Despite questions about taste, it doesn’t seem like this trend will be dying anytime soon. Sites like Honey Fund and Hatch my House are finding success capitalizing on these new wedding trends. These sites enable millennials to crowdsource honeymoons from their guests or to build their dream homes.

Obviously if you genuinely aren’t paying anything, and you’ve built up the bill for a super expensive wedding it’s probably unfair to ask your guests to pay, but where does one draw the line on entitlement, is asking entitled?

In 2015 The Knot reported that the bride’s family on average pays 43 percent of the wedding bill. This is despite the average age of marriage being 29 for women and 31 for men (link to delayed marriage article).
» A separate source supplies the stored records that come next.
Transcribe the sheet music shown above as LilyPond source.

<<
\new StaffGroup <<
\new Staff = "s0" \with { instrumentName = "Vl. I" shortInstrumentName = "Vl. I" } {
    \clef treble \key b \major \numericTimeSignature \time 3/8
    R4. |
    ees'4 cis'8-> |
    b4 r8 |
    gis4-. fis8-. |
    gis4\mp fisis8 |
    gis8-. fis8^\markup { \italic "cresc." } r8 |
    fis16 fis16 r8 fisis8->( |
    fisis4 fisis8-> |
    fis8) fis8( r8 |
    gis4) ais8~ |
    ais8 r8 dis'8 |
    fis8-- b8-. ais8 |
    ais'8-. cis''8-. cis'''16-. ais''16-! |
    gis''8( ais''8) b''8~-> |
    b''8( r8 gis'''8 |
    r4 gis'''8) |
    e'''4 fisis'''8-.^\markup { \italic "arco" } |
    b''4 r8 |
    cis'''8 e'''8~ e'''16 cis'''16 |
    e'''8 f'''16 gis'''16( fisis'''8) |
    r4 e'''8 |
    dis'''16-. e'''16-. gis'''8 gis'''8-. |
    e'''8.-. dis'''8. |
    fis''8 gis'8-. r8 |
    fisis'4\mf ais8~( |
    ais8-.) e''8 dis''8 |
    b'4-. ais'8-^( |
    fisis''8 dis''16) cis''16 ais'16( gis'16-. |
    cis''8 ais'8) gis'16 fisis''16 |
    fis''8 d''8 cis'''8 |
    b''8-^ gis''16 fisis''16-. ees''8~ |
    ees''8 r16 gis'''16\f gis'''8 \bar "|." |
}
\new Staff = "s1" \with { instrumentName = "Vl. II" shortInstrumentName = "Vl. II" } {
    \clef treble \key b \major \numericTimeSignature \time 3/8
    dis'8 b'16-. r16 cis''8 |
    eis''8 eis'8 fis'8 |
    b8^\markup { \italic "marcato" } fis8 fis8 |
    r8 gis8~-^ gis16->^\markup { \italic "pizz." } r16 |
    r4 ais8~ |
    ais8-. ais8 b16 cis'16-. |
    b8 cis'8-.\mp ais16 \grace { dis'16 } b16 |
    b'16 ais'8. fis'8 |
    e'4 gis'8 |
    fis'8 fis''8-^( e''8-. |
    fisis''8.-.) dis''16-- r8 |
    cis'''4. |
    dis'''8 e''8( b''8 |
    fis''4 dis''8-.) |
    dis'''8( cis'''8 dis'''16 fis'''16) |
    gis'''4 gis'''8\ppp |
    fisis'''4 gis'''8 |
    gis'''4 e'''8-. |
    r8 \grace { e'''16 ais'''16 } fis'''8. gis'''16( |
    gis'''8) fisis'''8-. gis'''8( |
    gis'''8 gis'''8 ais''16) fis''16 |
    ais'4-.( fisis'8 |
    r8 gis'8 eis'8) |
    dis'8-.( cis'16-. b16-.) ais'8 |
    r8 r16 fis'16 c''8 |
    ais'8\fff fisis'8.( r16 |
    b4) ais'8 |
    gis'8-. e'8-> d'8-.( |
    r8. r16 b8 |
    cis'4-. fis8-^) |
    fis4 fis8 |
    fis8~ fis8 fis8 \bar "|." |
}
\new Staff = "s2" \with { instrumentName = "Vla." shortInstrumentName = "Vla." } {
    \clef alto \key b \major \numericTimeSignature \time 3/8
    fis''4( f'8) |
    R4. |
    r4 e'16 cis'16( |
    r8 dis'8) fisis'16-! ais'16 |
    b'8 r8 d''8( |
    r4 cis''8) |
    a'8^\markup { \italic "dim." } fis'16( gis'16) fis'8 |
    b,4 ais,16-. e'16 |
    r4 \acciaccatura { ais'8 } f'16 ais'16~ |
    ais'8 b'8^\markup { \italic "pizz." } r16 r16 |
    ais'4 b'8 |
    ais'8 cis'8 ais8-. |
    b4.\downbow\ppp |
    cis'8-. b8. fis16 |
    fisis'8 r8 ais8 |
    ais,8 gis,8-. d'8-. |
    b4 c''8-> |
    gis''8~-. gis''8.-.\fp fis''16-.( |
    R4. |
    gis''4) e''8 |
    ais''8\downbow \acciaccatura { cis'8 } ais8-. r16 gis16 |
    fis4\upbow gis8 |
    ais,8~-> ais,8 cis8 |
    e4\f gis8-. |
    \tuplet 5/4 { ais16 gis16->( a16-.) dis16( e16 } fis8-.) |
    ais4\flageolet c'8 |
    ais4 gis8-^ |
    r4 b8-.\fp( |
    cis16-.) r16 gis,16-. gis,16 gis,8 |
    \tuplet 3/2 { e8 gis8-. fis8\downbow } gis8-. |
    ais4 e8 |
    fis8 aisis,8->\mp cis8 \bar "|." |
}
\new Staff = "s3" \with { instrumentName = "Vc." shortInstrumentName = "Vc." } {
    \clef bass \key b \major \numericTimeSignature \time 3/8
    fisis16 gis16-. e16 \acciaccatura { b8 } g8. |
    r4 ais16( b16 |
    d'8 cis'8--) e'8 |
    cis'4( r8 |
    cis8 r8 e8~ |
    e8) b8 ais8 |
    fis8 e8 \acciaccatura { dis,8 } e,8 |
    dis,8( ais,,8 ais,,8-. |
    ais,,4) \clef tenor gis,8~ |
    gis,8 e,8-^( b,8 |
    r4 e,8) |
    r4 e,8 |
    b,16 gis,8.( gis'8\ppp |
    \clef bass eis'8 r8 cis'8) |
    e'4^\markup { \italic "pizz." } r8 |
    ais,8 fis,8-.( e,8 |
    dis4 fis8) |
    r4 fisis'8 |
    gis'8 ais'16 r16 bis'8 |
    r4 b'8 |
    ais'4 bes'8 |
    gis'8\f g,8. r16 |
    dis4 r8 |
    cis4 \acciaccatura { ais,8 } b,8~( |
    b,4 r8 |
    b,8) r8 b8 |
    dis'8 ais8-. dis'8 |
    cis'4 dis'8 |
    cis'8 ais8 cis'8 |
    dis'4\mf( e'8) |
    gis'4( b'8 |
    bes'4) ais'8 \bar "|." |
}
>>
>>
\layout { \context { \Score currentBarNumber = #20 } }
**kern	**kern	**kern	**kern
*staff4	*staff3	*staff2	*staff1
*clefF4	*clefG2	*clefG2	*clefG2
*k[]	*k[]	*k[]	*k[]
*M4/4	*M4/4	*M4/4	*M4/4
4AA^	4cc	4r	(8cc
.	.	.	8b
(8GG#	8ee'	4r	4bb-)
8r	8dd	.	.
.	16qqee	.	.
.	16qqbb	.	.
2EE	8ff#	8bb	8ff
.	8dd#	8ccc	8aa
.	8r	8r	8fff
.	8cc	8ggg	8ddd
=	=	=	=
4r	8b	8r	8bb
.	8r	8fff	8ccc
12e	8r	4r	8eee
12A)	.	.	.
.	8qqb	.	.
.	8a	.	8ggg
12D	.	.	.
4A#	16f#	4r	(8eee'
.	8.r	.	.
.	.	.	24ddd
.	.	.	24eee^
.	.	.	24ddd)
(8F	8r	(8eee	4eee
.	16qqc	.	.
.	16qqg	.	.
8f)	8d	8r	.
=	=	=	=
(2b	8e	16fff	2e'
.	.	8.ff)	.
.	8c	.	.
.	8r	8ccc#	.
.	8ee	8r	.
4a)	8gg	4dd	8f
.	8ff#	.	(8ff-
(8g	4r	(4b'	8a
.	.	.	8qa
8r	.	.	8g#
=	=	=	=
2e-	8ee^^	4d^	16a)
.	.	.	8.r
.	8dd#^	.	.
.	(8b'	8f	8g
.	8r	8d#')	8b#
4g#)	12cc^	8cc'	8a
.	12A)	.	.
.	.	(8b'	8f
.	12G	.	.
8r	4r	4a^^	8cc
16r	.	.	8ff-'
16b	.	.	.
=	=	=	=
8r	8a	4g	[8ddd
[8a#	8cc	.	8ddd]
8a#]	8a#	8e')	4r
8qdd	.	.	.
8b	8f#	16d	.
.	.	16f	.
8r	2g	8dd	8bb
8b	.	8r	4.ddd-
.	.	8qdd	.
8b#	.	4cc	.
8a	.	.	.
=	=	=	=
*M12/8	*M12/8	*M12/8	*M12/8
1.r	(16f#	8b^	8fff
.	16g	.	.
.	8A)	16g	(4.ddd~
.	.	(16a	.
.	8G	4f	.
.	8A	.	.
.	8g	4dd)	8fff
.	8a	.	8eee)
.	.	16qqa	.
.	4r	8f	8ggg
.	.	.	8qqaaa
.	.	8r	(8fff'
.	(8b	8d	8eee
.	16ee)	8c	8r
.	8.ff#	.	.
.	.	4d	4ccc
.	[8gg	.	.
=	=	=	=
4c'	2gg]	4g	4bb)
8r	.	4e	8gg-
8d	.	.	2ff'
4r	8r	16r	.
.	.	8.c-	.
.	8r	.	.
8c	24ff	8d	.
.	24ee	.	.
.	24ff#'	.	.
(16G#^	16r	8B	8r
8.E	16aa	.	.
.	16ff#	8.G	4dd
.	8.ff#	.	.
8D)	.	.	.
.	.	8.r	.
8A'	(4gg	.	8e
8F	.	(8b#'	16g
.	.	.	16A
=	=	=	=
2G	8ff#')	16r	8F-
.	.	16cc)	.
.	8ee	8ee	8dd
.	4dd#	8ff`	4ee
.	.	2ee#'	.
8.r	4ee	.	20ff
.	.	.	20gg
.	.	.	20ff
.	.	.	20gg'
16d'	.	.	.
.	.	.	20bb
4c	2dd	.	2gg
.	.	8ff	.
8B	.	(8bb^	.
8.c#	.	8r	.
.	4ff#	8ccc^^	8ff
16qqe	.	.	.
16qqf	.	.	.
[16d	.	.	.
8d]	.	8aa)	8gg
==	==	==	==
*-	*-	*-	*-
The Knot and wedding planner Sandy Malone argue that crowdfunding your wedding, or making that ask for money isn’t okay. Crowd funding websites, they argue are meant for charity causes and extraordinary circumstances, even people who are more open to the idea of crowd funding argue that doing it to get a costly dream wedding is generally bad form.

Still the trend persists. In 2014 CNN reported that there’d been 1,500 wedding related GoFundMe campaigns from 2010. The Offbeat Bride offers a wedding invitation that asks for wedding contributions in lieu of gifts.

The case for it a wedding license only costs $10 to $100 on average, according to Daily Dot but weddings ceremonies are more about friends and family than the couple themselves.  The Knot argues that couples should extend their engagement while they save, but what if it becomes impossible to save enough for a party that can fit even 100 of your closest friends and family members?

The BBC wrote a piece profiling different crowdfunding couples, most asked for only a few thousand far below the 32,000 average cost. It wasn’t extravagant. One couple had been together for a decade before they got married they raised more than 2,000.

At the time of writing this article the mean average of all newlywed listings on the first page of GoFundMe was $3,740.

So having friends and family pay or help with your wedding is an option—you might get so side eye, but the trend doesn’t look like it’s going to die anytime soon.